Yikes, what a nice buck!!!

Try to find out the score, spread, weight ect.!


----------



## Stripers4Life

thats a pig! nice mass, good spread, nice length. A trophy all the way. I too we be interested in knowing the details of that beast. :!


----------



## Cutt'em Jack

That there is Ben Rising. He's on the Drury pro staff and if you go to there website, the details of his hunt are on there. It was filmed and I'm sure it will be on next years videos. It scored 180 2/8. Here's the link to the story.

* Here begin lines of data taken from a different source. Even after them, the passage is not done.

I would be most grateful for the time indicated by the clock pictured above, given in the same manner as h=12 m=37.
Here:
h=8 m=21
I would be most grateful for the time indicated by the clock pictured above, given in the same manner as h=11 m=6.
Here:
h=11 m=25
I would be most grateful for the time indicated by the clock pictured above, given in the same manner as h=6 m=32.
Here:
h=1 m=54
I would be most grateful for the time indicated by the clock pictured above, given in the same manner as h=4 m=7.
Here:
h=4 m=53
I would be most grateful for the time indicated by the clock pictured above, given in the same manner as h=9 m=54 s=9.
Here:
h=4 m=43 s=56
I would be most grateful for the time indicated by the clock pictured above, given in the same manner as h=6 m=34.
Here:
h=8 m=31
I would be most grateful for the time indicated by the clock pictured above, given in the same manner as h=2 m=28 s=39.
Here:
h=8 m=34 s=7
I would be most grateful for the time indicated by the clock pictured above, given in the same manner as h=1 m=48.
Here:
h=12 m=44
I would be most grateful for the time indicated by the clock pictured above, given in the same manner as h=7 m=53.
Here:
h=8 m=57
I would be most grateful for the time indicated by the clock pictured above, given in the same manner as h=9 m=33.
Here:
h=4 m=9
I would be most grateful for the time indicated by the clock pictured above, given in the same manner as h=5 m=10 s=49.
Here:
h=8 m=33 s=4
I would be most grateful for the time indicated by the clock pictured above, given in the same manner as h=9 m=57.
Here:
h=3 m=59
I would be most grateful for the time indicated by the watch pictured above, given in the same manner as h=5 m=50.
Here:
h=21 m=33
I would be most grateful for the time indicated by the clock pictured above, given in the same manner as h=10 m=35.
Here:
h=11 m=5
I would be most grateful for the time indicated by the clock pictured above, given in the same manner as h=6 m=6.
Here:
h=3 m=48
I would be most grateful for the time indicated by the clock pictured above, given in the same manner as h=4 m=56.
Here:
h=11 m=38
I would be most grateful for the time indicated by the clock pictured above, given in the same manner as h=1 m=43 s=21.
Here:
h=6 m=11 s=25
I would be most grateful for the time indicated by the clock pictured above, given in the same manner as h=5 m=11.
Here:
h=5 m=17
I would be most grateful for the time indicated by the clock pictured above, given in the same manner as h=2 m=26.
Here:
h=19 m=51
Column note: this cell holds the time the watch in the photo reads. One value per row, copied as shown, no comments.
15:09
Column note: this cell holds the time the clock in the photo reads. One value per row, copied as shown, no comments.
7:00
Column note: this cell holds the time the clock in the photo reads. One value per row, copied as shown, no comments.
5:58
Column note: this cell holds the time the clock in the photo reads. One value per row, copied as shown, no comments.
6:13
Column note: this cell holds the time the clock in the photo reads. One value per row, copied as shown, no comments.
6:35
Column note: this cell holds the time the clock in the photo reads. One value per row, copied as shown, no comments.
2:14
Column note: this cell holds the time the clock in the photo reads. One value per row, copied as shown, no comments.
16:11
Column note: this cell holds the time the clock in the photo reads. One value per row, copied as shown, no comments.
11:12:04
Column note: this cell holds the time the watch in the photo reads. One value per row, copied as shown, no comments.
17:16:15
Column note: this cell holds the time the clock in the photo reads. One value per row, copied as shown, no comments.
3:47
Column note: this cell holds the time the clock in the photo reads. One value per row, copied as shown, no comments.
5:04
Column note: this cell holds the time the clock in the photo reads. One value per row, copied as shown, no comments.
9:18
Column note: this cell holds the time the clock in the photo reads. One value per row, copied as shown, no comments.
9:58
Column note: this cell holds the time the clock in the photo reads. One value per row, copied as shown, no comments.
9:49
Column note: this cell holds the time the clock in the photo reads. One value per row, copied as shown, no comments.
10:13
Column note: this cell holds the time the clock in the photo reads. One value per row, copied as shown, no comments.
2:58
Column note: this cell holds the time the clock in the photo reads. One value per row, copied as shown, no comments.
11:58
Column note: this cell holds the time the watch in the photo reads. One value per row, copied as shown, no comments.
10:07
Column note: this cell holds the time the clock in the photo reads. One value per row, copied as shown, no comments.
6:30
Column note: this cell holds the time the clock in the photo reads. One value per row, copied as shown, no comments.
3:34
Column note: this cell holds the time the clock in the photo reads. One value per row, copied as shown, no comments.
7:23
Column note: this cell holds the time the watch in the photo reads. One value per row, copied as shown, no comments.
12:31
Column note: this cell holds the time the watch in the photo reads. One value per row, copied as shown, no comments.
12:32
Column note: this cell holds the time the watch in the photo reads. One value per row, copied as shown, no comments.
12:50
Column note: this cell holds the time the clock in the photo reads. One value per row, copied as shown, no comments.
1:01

http://www.druryoutdoors.com/214/journal/ben-rising-sept-26.php


----------



## BaddFish

Thanks Cutt-em! Ben got that hog in the rain... I've only seen bucks this year in the rain... coincidence? I think not.


----------



## Stripers4Life

they say wolf creek outfitters is where he shot that, is that the sign you can see off of I-70 on your way to columbus?


----------



## Carpn

No thats not the sign off 70...That place is a high fence place. Wolf Creek is a outfitter that is owned by a friend of Bens...Its been operating for the last couple yrs in Holmes/guersey county.


----------



## Stripers4Life

gotcha, thanks


----------



## NorthSouthOhioFisherman

All te big deer come from the urban areas, nice


----------



## Kaiser878

NorthSouthOhioFisherman said:


> All te big deer come from the urban areas, nice


Urban areas? What? That deer was shot at Wolf Creek which is around Killbuck and Millersburg! I work in Millersburg. I bet if you took a drive to killbuck and Millersburg you owuld retract that statement about it being urban! haha Its in the sticks, heart of amish country!


----------



## NorthSouthOhioFisherman

Kaiser878 said:


> Urban areas? What? That deer was shot at Wolf Creek which is around Killbuck and Millersburg! I work in Millersburg. I bet if you took a drive to killbuck and Millersburg you owuld retract that statement about it being urban! haha Its in the sticks, heart of amish country!


Sorry didn't read up

Figured it was central ohio/columbus


----------



## big_mike

Carpn said:


> No thats not the sign off 70...That place is a high fence place. Wolf Creek is a outfitter that is owned by a friend of Bens...Its been operating for the last couple yrs in Holmes/guersey county.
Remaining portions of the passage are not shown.